3 heures du matin. Assis dans un fauteuil sous le rond de lumière d’un abat-jour, un homme de 50 ans donne le biberon à son nourrisson de 3 mois. Entre eux : un demi-siècle et 96 kilos de différence.
D’un côté un homme mûr, encore tout étourdi de cette paternité tardive. Revigoré par cette vie naissante, mais mesurant combien la sienne sera balisée désormais, et projeté brutalement dans un avenir lointain : il aura 80 ans quand cet enfant en aura 30. Confiant dans l’espoir qu’incarne ce petit être, mais terrifié aussi à l’idée de le jeter dans le bain d’un monde angoissant. Perplexe devant cette posture de papa poule, lui qui, encore célibataire quelques mois plus tôt, biberonnait à sa façon dans le monde de la nuit. Fier de cet enracinement patriarcal mais triste à l’idée de renoncer en grande partie, par cette sédentarisation même, aux voyages, à l’imprévu, à l’aventure.

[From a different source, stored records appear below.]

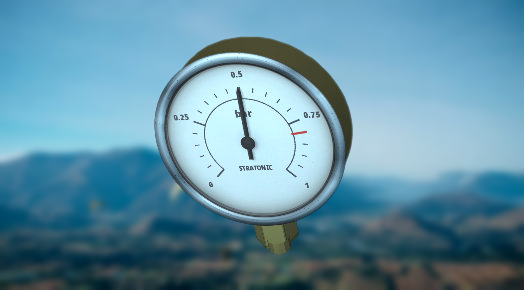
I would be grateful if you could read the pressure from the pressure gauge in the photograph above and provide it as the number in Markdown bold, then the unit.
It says **0.5** bar
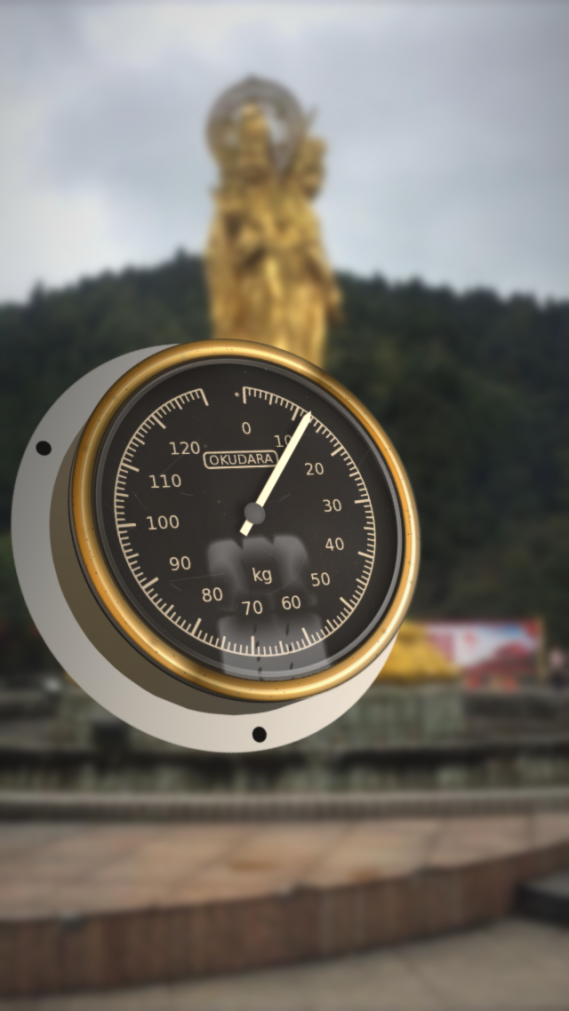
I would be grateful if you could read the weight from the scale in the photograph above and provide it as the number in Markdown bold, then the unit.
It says **12** kg
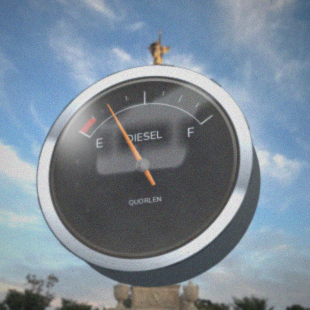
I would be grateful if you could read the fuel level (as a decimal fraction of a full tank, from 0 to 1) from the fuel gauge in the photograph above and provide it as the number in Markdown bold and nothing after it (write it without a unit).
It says **0.25**
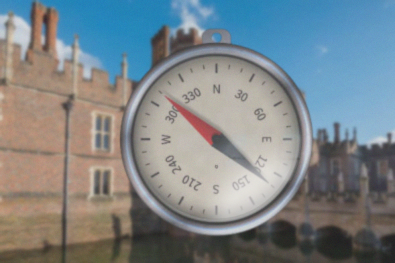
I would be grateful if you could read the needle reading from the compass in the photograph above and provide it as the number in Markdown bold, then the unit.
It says **310** °
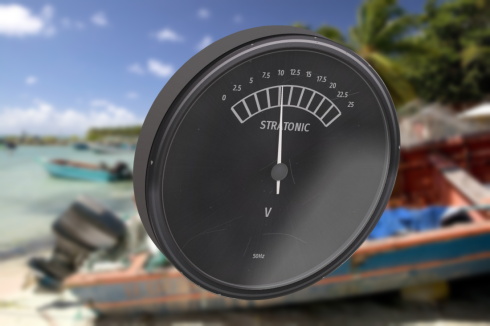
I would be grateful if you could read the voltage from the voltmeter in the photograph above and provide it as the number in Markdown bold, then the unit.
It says **10** V
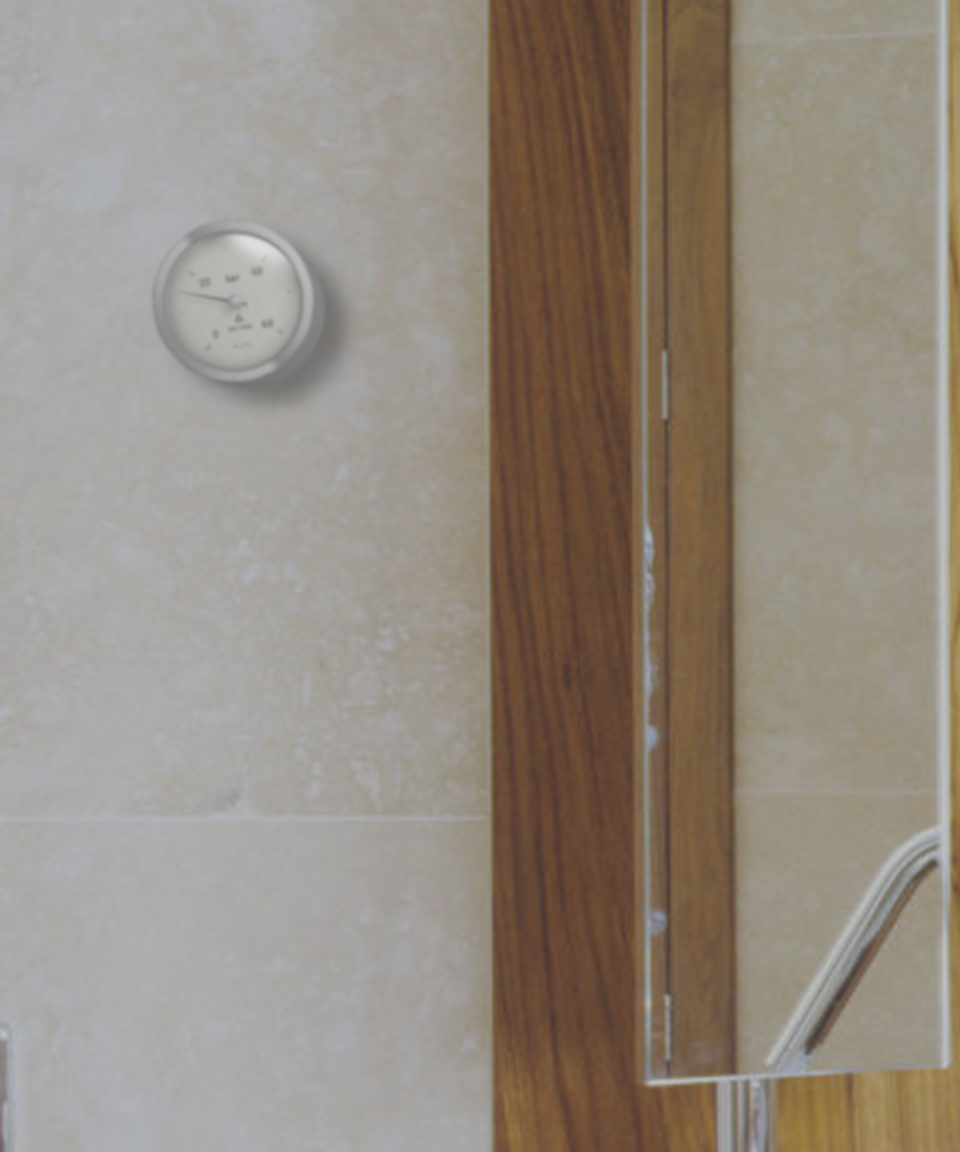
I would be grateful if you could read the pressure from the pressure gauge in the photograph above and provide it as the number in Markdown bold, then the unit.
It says **15** bar
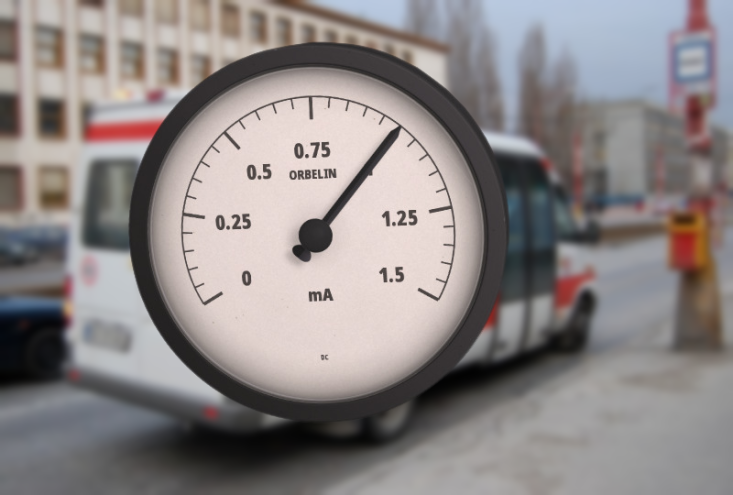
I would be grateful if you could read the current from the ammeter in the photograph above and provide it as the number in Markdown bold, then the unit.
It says **1** mA
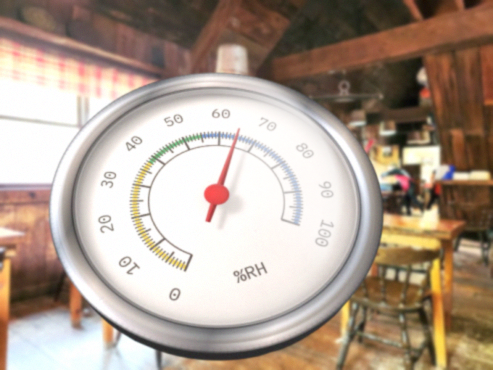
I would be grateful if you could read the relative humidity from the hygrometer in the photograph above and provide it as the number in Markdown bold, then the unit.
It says **65** %
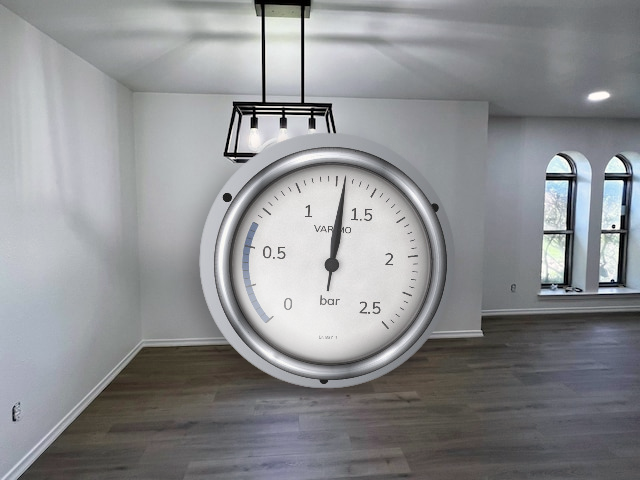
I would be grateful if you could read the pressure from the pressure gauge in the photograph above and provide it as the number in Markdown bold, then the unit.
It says **1.3** bar
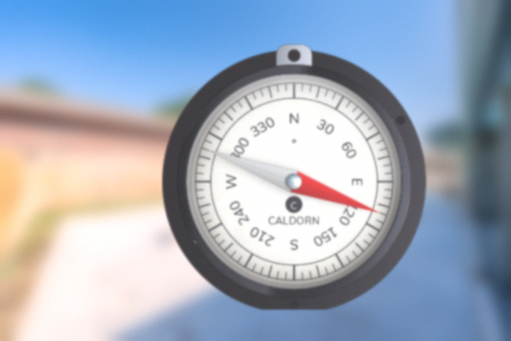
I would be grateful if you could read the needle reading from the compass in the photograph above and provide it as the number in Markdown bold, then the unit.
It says **110** °
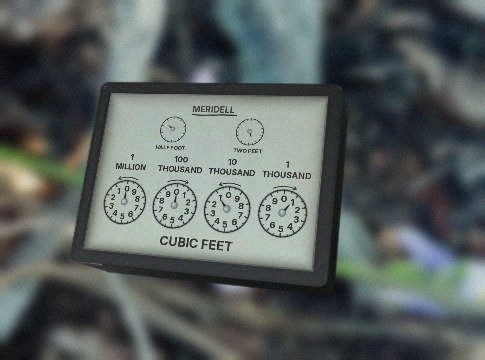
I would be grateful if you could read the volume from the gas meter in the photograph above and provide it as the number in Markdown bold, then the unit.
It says **1100** ft³
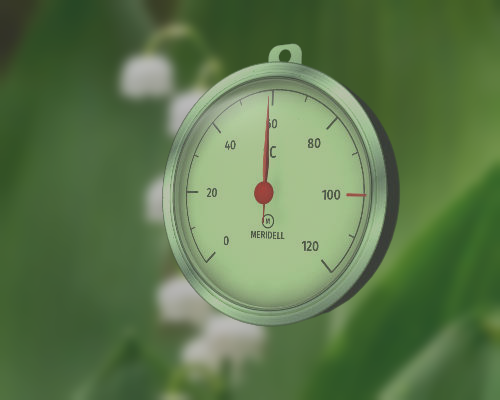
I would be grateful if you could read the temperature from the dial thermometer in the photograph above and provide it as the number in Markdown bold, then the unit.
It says **60** °C
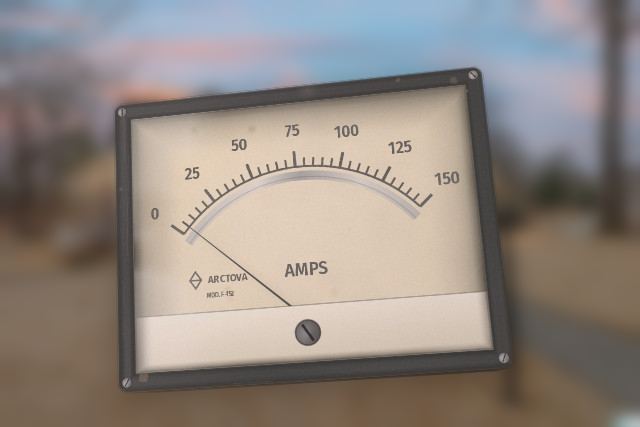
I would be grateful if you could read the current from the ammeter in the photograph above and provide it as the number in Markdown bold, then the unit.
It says **5** A
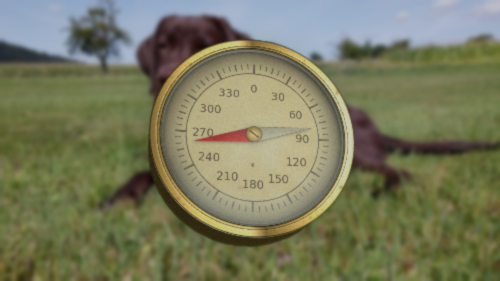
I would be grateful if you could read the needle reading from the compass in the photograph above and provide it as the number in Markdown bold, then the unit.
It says **260** °
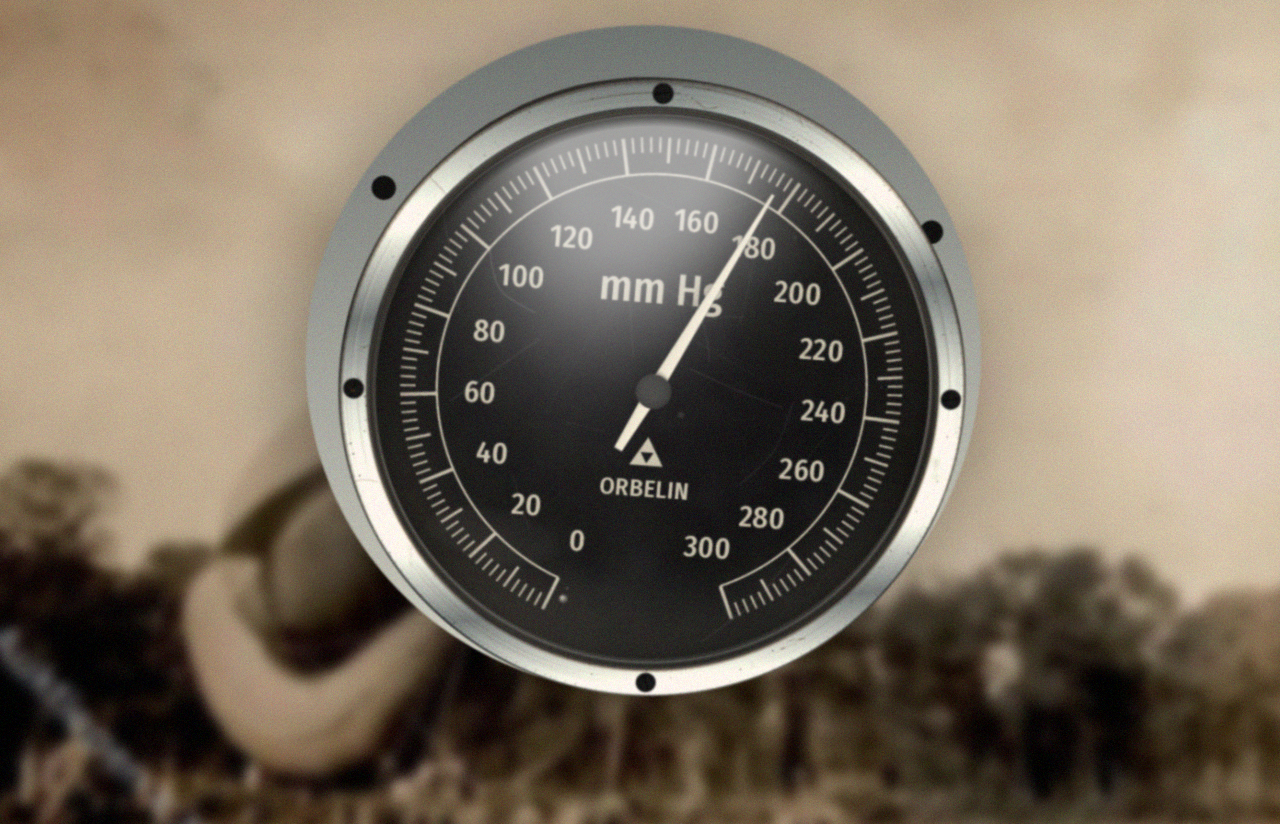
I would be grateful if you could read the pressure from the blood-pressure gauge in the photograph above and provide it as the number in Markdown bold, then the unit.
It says **176** mmHg
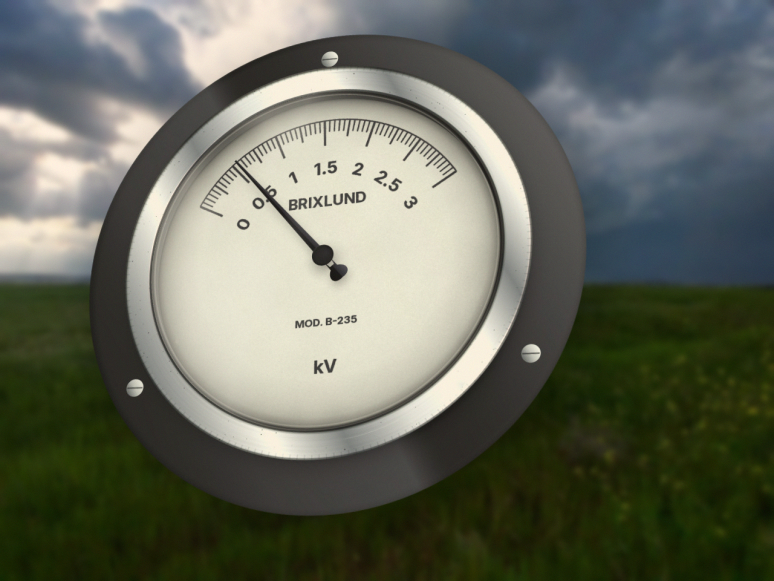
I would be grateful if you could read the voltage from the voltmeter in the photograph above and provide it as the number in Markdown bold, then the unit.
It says **0.55** kV
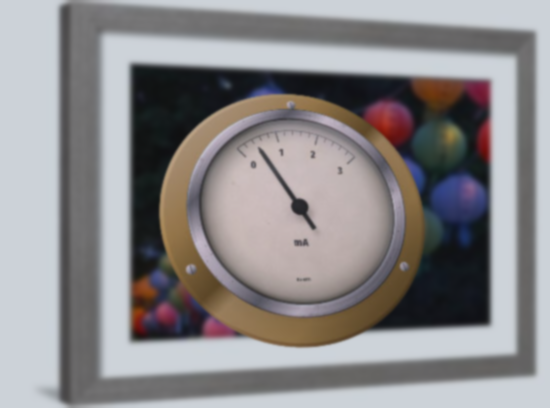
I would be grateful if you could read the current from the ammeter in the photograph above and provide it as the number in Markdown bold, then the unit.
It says **0.4** mA
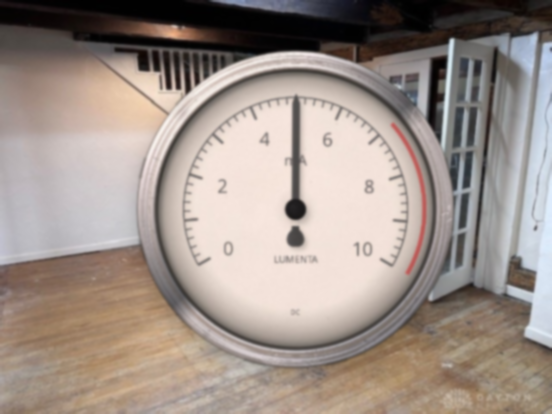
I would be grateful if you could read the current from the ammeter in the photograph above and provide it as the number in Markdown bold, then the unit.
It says **5** mA
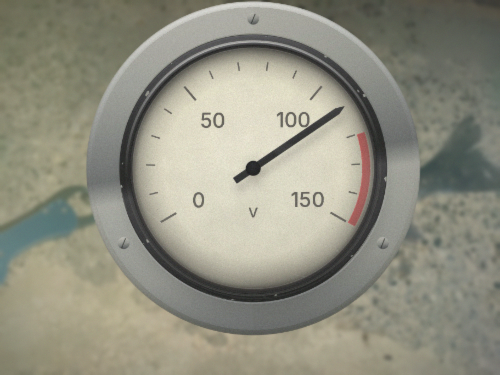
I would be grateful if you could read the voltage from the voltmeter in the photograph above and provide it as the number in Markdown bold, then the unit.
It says **110** V
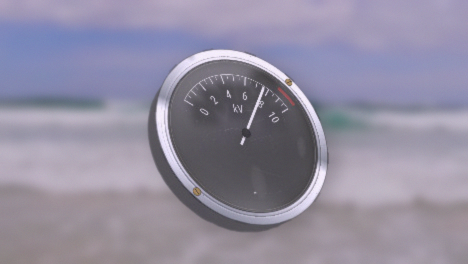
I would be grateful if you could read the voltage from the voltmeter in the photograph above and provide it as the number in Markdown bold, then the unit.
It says **7.5** kV
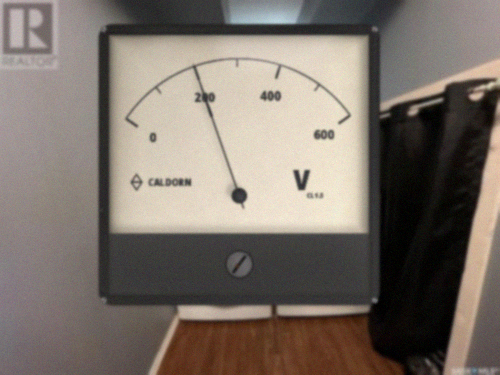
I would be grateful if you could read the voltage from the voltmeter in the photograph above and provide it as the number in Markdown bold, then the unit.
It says **200** V
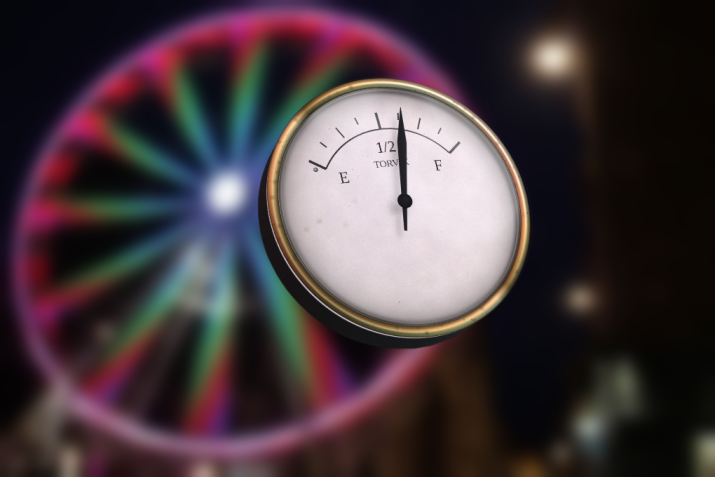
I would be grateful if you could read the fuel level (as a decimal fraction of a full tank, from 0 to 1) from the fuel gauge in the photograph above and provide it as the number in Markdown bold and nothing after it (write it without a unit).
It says **0.625**
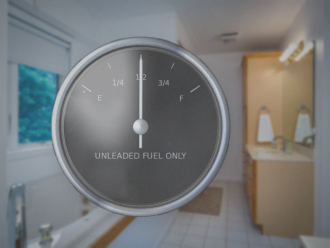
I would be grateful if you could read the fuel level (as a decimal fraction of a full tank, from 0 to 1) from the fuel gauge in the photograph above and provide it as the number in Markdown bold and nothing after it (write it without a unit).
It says **0.5**
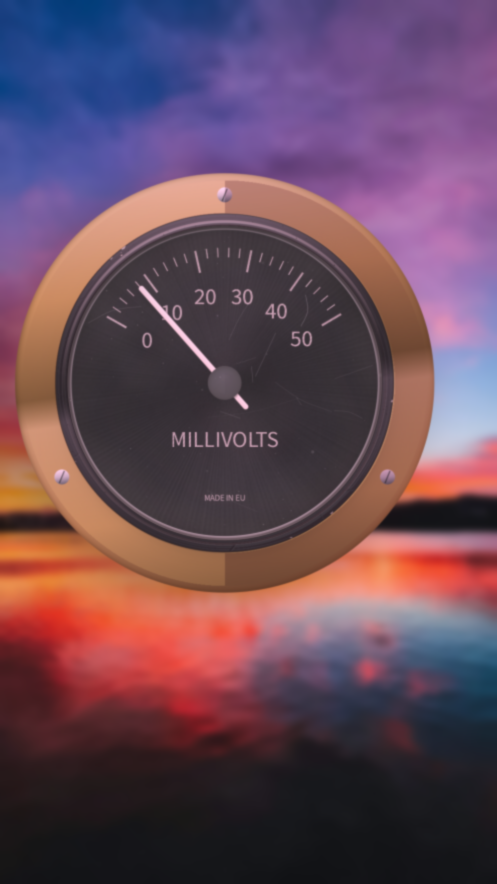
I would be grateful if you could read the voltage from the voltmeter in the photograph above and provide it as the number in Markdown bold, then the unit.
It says **8** mV
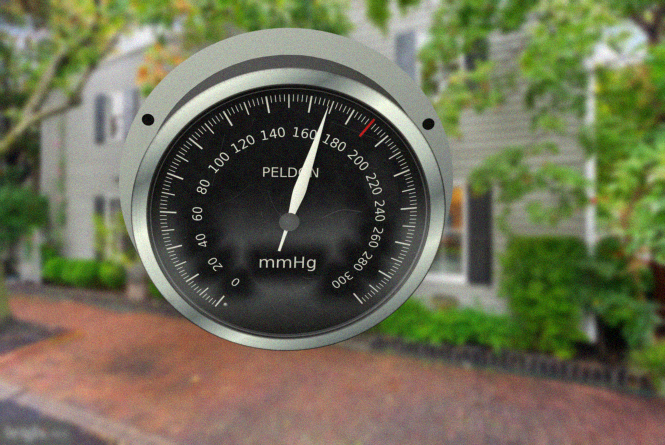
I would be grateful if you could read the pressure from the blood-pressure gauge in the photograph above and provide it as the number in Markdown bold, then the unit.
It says **168** mmHg
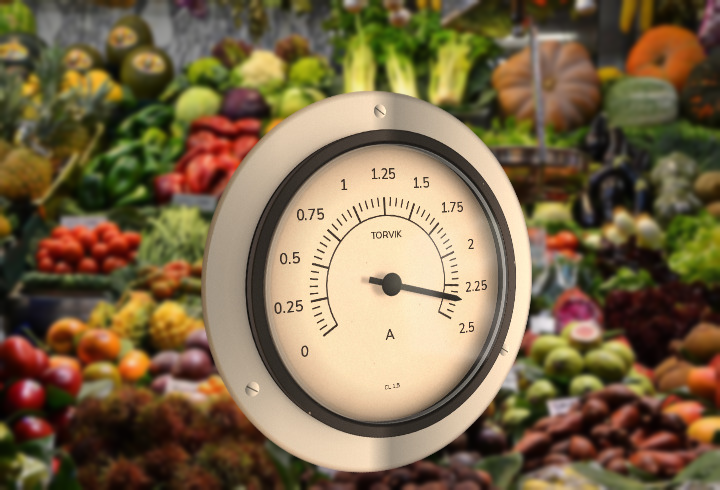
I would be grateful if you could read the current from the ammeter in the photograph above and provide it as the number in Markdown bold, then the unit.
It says **2.35** A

De l’autre, minuscule dans les bras de son père, un bébé qui a la vie devant lui ; qui tète goulûment entre deux endormissements ; qui gigote dans son body, gazouille et grogne, comme enivré, d’autant plus assoiffé de vie qu’il est né « en état de mort apparente » et a été « récupéré à M7 » – c’est-à-dire après 7 minutes de massages cardiaques.
Avis
Que vais-je bien pouvoir vous dire sur ce livre dont le titre ne reflète pas du tout son contenu bien plus subtil. Ce petit ouvrage ne raconte pas, comme je l'imaginais, les aventures d'un jeune papa face au grand évènement qu'est la venu d'un enfant et le changement du quotidien qui l'accompagne; mais plutôt l'histoire tendre d'un papa qui se remémore la venue difficile de son fils et lui prodigue quelques conseils pour aborder la vie, le tout entre 3h03 et 4h11 du matin le temps d'un biberon et de changer une couche, entre état de veille et endormissement. Un tête à tête entre un père qui n'en est pas à son premier enfant et un bébé tout neuf, un petit champion qui s'est battu contre la mort.
Un récit émouvant sur les sentiments d'un père, sur ses émotions lorsqu'il porte son enfant et l'incroyable tendresse face aux mouvements du bébé, c'est avec humour parfois que l'auteur décrit certains évènements:
Dans ma main qui te soutient, je viens de ressentir non pas un rot, hélas, mais la légère vibration d'une digestion précipitée. Soudaine, libératoire. Tu en gazouilles d'aise et tes babils, comme tes cheveux, chatouillent mon oreille. Quant à moi, je suis bon pour te changer avant de te recoucher. Mais de l'imperceptible séisme qui vient de secouer ta tuyauterie interne, je souris à mon tour. Absorption, digestion, évacuation, tel est ton fonctionnement, simple et attendrissant. Un vrai moteur à explosion.
La fin de l'ouvrage, l'épilogue, est assez surprenant, je ne m'attendais pas à une fin digne d'un bon roman à suspense, quant au contenu il est juste assez poétique et tendre pour apprécier le moment d'un biberon à 3h du matin.